What you should do
Copy the entries word for word, from their first line through the line containing "- [ ] Confirm device", including that line.

*** Records for this exercise ***

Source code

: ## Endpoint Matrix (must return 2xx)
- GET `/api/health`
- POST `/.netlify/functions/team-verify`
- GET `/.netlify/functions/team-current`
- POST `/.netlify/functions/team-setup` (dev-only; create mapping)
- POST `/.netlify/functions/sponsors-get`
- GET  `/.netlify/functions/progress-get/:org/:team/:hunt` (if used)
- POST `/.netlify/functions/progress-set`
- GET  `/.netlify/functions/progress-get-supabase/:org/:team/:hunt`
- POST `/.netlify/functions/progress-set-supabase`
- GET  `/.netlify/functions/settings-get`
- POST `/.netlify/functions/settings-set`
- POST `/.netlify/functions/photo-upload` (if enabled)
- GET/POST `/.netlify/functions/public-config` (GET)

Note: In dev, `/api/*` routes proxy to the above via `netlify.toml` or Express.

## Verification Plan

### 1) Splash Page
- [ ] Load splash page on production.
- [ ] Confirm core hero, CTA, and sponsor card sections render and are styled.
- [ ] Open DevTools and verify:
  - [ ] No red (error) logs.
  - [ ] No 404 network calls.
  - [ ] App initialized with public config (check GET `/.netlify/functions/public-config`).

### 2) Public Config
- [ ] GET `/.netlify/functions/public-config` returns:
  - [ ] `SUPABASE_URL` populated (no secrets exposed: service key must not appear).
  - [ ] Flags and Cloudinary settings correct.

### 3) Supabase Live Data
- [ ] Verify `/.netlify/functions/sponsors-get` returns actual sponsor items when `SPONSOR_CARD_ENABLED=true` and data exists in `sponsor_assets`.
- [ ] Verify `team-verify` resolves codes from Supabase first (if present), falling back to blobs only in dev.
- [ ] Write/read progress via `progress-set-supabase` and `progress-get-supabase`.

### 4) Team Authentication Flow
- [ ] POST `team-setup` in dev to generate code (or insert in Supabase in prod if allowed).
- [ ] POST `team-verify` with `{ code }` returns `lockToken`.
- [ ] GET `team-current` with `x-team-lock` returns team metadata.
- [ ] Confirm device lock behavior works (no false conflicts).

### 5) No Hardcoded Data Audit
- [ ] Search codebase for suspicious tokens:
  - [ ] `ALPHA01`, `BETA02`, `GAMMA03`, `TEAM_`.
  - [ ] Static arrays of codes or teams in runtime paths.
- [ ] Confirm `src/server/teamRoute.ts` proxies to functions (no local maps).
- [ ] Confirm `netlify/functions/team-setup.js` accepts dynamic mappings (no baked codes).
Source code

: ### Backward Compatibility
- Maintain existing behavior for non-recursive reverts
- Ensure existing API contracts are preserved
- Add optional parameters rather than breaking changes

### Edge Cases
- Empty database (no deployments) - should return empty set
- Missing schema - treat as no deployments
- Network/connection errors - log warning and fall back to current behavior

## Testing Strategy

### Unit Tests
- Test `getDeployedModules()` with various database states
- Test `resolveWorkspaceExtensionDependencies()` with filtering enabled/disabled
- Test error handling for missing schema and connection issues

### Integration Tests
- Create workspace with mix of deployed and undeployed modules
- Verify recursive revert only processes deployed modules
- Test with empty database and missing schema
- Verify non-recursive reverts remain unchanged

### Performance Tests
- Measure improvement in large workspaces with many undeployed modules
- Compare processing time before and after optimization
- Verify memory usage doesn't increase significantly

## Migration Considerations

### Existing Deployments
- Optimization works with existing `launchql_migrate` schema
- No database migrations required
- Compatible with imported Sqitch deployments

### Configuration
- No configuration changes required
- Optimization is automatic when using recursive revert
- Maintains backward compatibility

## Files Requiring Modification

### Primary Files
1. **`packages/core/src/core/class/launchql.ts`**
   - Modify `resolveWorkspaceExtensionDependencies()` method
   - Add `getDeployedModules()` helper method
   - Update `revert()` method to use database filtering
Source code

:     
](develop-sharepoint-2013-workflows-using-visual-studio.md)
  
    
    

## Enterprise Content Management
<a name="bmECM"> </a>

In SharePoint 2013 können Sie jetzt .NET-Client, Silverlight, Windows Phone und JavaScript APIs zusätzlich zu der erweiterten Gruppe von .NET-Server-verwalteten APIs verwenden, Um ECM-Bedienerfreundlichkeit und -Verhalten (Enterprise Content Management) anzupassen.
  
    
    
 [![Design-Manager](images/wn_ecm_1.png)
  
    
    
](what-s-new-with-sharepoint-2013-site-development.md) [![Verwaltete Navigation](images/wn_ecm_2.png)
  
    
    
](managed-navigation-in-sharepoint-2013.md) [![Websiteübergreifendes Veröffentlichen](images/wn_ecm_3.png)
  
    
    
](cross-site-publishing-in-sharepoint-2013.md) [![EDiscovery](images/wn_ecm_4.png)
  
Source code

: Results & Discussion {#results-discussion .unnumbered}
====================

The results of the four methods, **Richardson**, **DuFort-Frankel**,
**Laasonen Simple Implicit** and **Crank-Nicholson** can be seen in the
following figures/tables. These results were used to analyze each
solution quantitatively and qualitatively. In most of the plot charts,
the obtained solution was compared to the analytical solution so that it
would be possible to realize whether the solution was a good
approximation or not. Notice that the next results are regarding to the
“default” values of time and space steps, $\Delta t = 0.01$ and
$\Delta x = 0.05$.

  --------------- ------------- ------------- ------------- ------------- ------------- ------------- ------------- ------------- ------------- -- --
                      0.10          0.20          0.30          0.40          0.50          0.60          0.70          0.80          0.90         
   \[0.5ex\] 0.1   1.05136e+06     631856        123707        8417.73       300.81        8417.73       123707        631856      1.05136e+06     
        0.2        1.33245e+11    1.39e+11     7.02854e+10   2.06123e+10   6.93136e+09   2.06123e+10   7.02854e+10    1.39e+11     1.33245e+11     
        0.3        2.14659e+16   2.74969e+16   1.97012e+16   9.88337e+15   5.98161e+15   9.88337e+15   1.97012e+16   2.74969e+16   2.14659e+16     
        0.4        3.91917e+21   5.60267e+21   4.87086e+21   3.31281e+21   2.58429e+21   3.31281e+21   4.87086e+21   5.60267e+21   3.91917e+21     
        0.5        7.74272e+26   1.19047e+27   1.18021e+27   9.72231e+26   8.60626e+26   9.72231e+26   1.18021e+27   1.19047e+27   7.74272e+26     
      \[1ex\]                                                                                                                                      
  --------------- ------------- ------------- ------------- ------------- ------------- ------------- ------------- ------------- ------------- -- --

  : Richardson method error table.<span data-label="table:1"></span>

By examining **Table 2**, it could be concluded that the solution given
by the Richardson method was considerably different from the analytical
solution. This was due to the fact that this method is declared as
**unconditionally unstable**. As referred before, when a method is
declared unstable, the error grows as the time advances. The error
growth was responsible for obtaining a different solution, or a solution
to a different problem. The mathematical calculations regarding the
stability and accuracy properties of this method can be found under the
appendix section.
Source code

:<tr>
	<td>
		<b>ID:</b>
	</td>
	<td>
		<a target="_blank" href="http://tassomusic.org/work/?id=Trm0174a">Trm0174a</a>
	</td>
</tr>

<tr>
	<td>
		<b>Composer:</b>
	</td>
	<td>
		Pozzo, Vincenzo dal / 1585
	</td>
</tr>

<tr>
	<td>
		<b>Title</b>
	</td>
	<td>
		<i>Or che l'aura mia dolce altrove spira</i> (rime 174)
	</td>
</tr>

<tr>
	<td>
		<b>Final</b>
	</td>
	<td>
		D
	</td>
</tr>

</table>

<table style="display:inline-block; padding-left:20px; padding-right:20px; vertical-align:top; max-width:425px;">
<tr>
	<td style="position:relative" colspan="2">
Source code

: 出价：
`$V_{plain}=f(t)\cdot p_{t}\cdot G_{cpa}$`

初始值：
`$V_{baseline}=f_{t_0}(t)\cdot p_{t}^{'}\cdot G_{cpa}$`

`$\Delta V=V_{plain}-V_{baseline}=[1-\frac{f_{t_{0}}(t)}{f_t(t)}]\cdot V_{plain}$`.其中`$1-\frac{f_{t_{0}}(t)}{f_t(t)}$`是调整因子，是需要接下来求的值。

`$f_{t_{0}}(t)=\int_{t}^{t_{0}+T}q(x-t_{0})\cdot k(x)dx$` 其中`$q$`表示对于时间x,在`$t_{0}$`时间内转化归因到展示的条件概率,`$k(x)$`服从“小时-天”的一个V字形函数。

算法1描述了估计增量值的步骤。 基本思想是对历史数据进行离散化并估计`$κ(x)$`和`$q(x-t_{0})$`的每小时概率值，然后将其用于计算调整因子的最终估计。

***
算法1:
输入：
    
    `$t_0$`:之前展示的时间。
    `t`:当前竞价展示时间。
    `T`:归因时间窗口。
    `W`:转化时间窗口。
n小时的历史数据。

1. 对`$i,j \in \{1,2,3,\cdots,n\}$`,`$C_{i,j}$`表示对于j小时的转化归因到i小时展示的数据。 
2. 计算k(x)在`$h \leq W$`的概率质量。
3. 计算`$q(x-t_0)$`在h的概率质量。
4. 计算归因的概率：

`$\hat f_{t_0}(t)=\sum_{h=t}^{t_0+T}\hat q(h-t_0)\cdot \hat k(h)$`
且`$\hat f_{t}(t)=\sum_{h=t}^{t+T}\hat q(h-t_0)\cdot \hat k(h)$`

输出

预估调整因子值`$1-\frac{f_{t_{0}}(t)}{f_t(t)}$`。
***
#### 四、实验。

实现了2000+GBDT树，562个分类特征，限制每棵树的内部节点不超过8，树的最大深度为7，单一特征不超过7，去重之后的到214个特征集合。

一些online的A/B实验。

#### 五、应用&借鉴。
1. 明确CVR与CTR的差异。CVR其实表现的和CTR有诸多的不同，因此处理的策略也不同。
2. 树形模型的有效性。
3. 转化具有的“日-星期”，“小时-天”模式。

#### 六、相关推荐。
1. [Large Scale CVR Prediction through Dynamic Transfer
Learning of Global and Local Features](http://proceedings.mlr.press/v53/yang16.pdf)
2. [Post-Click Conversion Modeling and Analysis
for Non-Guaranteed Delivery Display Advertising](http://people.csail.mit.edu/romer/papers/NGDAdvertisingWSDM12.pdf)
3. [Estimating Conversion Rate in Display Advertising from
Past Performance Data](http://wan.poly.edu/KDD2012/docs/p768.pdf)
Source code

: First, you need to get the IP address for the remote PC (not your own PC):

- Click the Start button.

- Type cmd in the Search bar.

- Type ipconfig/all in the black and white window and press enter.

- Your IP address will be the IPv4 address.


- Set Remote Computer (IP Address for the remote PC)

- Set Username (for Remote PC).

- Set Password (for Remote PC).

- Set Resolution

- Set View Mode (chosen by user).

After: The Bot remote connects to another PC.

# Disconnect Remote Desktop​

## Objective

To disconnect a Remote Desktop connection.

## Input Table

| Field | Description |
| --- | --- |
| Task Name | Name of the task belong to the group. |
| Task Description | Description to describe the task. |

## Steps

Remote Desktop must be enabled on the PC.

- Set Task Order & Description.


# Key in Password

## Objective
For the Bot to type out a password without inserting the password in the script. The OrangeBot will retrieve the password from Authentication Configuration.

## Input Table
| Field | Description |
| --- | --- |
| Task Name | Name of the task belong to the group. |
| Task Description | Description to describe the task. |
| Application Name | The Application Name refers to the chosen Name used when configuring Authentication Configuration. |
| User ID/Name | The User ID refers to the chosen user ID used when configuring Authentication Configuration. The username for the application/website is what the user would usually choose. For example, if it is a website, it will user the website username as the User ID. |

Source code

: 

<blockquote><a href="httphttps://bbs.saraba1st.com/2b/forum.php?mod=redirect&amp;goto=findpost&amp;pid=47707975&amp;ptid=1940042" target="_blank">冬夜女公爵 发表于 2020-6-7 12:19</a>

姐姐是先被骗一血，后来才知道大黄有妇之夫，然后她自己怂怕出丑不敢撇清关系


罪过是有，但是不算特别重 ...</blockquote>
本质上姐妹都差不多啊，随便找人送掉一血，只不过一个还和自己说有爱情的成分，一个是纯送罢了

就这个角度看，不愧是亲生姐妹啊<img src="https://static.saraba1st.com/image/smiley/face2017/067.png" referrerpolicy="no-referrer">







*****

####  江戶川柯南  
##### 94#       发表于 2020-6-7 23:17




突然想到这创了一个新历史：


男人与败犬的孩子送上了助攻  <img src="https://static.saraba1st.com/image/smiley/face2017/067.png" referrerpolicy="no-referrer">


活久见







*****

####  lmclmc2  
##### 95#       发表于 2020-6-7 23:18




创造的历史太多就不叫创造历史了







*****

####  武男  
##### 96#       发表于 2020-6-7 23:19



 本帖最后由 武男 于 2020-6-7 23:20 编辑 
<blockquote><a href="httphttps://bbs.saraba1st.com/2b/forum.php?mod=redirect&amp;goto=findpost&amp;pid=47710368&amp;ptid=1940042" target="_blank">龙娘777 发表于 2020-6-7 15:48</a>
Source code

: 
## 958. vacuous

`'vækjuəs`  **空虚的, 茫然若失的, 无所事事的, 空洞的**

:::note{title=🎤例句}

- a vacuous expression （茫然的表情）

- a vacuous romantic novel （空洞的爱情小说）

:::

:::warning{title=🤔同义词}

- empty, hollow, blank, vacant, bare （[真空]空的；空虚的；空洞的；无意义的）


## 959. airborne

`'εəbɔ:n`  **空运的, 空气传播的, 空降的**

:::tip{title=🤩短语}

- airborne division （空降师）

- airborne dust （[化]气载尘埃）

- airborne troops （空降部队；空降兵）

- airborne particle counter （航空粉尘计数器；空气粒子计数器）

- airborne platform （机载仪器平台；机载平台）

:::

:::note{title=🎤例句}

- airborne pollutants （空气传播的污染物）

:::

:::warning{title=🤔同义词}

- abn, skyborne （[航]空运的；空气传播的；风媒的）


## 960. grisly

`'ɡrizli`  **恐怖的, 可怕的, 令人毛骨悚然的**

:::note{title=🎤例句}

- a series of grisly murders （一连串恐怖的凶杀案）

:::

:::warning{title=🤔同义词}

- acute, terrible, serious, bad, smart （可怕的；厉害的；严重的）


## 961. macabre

*** End of Records for this exercise ***

Solution to this task
Source code

: ## Endpoint Matrix (must return 2xx)
- GET `/api/health`
- POST `/.netlify/functions/team-verify`
- GET `/.netlify/functions/team-current`
- POST `/.netlify/functions/team-setup` (dev-only; create mapping)
- POST `/.netlify/functions/sponsors-get`
- GET  `/.netlify/functions/progress-get/:org/:team/:hunt` (if used)
- POST `/.netlify/functions/progress-set`
- GET  `/.netlify/functions/progress-get-supabase/:org/:team/:hunt`
- POST `/.netlify/functions/progress-set-supabase`
- GET  `/.netlify/functions/settings-get`
- POST `/.netlify/functions/settings-set`
- POST `/.netlify/functions/photo-upload` (if enabled)
- GET/POST `/.netlify/functions/public-config` (GET)

Note: In dev, `/api/*` routes proxy to the above via `netlify.toml` or Express.

## Verification Plan

### 1) Splash Page
- [ ] Load splash page on production.
- [ ] Confirm core hero, CTA, and sponsor card sections render and are styled.
- [ ] Open DevTools and verify:
  - [ ] No red (error) logs.
  - [ ] No 404 network calls.
  - [ ] App initialized with public config (check GET `/.netlify/functions/public-config`).

### 2) Public Config
- [ ] GET `/.netlify/functions/public-config` returns:
  - [ ] `SUPABASE_URL` populated (no secrets exposed: service key must not appear).
  - [ ] Flags and Cloudinary settings correct.

### 3) Supabase Live Data
- [ ] Verify `/.netlify/functions/sponsors-get` returns actual sponsor items when `SPONSOR_CARD_ENABLED=true` and data exists in `sponsor_assets`.
- [ ] Verify `team-verify` resolves codes from Supabase first (if present), falling back to blobs only in dev.
- [ ] Write/read progress via `progress-set-supabase` and `progress-get-supabase`.

### 4) Team Authentication Flow
- [ ] POST `team-setup` in dev to generate code (or insert in Supabase in prod if allowed).
- [ ] POST `team-verify` with `{ code }` returns `lockToken`.
- [ ] GET `team-current` with `x-team-lock` returns team metadata.
- [ ] Confirm device lock behavior works (no false conflicts).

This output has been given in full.